Are you an Age-Inclusive Employer?
A recent study by Indeed finds that as firms are battling to attract young talent with perks like happy hours, free food, and ping pong tables, they may unintentionally be creating an environment that alienates older workers.
The Bureau of Labor Statistics is predicting that 25 percent of workers will be at least 55 years old by 2019. While companies may be spending a lot of time and effort on cultural, religious, and gender-focused diversity initiatives, they seem to fall short of addressing generational differences.

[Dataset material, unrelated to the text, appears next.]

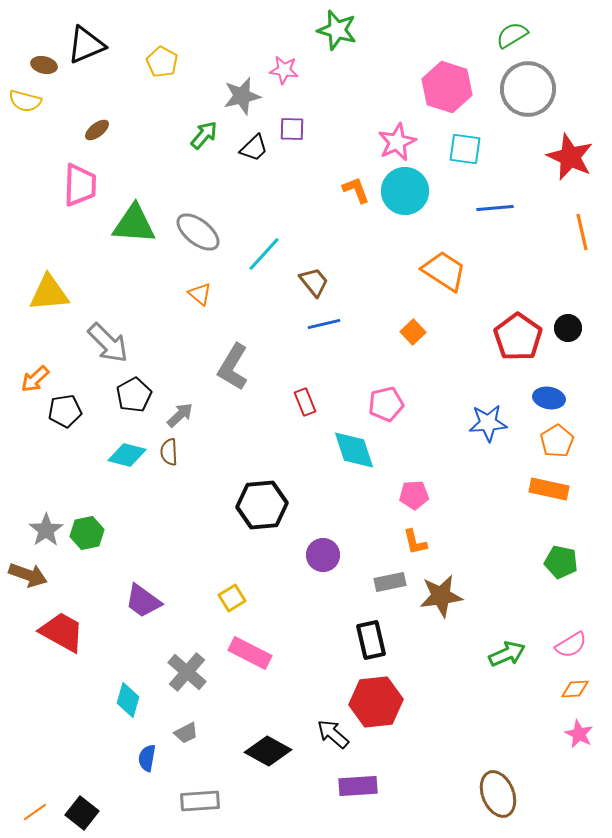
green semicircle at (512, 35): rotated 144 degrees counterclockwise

So, how do you become age-inclusive?
One way to accomplish this is for HR and hiring managers to re-visit the language contained within job descriptions and advertisements. For example, Indeed recently eliminated the college degree requirement for most roles in their sales and client service functions. They believed that it would attract many qualified workers who may not have graduated from college but who still offer incredibly valuable work experience.
Beyond the hiring process, age-inclusion can be infused in your array of benefit options and cultural initiatives. While younger workers may rank volunteer programs as an important company attribute, older workers may want more family time and prefer flexible work arrangements. Younger workers may be thinking more about day care, while older workers may be thinking more about about elder care. Check out this infographic to see how different generations have diverse recognition preferences and valued benefits.
Given that the older generation brings diverse and valuable perspectives & experiences to the workplace, and that they will soon makeup a quarter of the workforce, employers should show that they value their older generation of workers by creating a culture that is age-inclusive.